Он стоял и не мог вымолвить и слова, все еще сопоставляя окатившее омерзением зрелище в окне и спокойствие этой статной отстраненной девушки. Девушки, очарование которой не тускнело и не рассыпалось. Но в нем же крылась великая печаль, а ныне вместо колючей отстраненности Джоэл уловил бесприютную горечь, будто с нее сорвали последнюю доступную защиту, незримую броню.
— Что теперь? Достойна ли я теперь хоть одного твоего слова? — вскинув голову, почти с вызовом спросила Джолин с видом человека, которому уже нечего терять. Все стерто, избито, растоптано. И если последняя надежда готова скрыться в мутном омуте, то можно и рассмеяться ей в лицо.
Джоэл осознал, что это он — последняя лживая надежда. Готовая предать за неверный шаг и неверный вздох, каждое резкое слово. Неужели о нем и впрямь так думали? Неужели он позволил усомниться в себе?

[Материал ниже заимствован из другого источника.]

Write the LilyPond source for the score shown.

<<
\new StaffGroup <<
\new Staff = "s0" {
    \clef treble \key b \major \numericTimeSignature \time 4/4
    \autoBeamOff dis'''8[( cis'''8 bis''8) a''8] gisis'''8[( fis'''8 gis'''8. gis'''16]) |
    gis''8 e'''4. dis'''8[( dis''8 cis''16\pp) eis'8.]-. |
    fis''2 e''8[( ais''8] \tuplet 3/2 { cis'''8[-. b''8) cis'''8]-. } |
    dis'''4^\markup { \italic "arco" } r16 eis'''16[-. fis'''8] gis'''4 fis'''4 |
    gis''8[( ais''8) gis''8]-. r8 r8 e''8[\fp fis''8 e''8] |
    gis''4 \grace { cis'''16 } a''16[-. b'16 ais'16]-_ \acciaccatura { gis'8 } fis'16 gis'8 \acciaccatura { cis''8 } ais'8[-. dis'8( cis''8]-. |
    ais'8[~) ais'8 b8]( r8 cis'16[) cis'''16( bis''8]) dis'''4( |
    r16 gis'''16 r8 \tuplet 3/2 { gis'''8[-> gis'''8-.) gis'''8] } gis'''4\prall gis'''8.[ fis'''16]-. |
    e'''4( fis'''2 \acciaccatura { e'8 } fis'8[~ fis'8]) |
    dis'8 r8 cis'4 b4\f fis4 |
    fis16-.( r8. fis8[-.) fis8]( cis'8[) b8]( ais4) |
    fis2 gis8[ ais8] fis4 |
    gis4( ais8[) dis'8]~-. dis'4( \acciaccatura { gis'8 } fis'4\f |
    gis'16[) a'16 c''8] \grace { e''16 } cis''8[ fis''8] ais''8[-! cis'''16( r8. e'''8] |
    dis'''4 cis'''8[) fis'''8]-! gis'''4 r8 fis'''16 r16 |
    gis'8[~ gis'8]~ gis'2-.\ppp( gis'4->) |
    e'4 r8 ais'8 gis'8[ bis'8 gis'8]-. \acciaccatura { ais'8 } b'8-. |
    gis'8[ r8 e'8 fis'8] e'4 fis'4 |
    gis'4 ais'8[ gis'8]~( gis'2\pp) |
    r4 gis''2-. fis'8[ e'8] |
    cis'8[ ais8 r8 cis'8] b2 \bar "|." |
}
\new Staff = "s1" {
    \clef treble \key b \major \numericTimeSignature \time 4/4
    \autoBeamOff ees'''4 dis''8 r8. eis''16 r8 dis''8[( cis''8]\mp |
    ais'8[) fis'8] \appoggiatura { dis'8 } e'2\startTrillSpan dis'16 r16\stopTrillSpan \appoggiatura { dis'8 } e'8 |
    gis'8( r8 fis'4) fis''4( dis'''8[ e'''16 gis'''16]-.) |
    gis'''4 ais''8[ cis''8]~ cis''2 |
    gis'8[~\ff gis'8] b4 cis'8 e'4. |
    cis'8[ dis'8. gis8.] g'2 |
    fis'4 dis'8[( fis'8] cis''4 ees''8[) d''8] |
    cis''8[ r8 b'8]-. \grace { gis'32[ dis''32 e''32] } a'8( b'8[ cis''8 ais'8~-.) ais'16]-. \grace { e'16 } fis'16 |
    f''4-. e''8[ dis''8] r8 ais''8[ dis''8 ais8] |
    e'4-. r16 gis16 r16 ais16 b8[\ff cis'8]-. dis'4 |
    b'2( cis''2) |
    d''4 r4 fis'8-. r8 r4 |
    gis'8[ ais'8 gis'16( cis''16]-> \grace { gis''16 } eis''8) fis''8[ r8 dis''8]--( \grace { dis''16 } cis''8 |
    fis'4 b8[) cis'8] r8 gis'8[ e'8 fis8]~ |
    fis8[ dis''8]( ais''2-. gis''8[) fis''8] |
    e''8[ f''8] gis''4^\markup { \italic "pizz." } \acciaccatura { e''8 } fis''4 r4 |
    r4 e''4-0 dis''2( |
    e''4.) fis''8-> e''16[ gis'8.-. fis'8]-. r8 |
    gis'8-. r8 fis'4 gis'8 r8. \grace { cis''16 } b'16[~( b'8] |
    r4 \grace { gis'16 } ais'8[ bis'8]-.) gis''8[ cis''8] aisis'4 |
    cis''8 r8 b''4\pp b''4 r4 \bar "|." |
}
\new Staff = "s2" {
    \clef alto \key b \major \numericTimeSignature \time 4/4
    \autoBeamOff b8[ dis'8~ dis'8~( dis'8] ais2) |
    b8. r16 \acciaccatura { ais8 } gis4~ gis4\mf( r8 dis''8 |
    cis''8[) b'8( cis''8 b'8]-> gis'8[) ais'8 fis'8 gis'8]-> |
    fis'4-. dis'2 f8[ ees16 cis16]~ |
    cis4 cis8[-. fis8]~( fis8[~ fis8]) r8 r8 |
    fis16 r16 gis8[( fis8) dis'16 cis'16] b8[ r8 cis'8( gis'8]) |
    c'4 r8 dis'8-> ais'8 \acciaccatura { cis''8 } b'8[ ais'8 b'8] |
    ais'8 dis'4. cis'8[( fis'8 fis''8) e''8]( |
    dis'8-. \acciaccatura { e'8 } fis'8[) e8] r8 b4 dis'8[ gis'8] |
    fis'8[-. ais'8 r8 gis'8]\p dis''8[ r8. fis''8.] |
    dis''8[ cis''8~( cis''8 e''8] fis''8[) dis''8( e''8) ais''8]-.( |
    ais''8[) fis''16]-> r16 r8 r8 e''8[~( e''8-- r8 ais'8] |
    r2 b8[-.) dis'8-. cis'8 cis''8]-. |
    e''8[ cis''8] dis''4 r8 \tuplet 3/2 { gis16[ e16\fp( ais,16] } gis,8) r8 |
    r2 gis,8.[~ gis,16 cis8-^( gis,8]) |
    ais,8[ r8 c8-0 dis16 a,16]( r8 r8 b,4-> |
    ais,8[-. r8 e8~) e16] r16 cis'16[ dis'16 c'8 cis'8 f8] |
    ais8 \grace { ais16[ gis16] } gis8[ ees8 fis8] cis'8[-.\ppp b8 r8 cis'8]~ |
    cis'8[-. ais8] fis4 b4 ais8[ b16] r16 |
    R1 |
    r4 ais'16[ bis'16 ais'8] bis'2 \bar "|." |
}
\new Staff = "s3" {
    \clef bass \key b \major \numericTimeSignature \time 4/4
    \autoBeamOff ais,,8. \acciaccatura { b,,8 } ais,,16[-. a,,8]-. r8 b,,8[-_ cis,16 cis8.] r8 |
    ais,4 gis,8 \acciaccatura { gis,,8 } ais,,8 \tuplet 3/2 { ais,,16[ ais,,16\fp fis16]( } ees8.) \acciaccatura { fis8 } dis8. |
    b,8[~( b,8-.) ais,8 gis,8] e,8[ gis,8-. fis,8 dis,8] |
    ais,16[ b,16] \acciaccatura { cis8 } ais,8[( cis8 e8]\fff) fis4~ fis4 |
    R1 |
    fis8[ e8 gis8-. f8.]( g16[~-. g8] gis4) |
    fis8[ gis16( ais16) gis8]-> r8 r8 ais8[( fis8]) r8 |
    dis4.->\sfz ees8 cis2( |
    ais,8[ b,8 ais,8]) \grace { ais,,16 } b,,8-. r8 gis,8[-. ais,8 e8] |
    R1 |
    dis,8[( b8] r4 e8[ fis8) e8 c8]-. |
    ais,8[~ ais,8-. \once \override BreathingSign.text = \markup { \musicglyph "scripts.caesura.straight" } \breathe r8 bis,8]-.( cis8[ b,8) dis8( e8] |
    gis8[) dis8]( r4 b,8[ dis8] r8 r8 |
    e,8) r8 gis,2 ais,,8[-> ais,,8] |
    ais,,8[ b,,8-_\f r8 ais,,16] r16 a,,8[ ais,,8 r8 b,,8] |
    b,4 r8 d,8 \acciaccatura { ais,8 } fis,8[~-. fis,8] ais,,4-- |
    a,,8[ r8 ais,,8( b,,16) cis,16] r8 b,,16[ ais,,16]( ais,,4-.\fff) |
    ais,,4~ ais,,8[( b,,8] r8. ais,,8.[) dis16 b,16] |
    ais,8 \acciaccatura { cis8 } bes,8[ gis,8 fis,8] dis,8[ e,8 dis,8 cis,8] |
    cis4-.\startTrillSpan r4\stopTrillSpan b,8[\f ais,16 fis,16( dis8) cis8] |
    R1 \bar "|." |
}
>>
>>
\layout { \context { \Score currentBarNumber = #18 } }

Малодушно сбежал, не появился потом, едва не рассорился со всеми — такие поступки не оправдывались вливаниями новых стимуляторов. Джоэл сцепил зубы, тихо ненавидя себя. На этот раз вкус стыда отзывался запахом свежей выпечки, сочась из-под белого полотна на корзине.
— Джолин… я… я случайно кое-что узнал, — сдавленно признался Джоэл. Джолин продолжала грустно отрешенно улыбаться, но ее небесного оттенка глаза с каждым словом меркли, как у задыхающегося, идущего ко дну. Она бесстрастно ответила, хотя держалась из последних сил:
— Полагаю, насчет моего хозяина.
— Возможно, я неправильно понял, — нелепо оправдывался Джоэл. Джолин тихо вздохнула, прижав сжатый кулак к сердцу:
— Вряд ли в тот раз можно было что-то неправильно понять. Вы же все сами видели.
— Что? — вздрогнул Джоэл.
— Я заметила вас в окне.
Оправдывались его самые худшие предположения. Трус, беглец, ханжа — так о нем следовало подумать в ту ночь. Подсмотрел, увидел все, что хотел, а потом отрекся. Как самый последний лицемер, поборник морали и нравственности.
От опасений, что кто-то донесет, Джолин и боялась сблизиться. Боялась, что ее выставят продажной девкой. Так часто случалось с несчастными девушками, затравленными своими хозяевами: они отвергали достойных женихов, не выдерживая своего позора, и тем самым загоняя себя в еще большую ловушку. Будто они были виноваты, будто им нравились дряблые телеса сластолюбивых стариков.
— Извините, я не хотел подглядывать, — невпопад пробормотал Джоэл.
— Нет… я… я была зла на вас. За то, за то, что вы не вмешались тогда!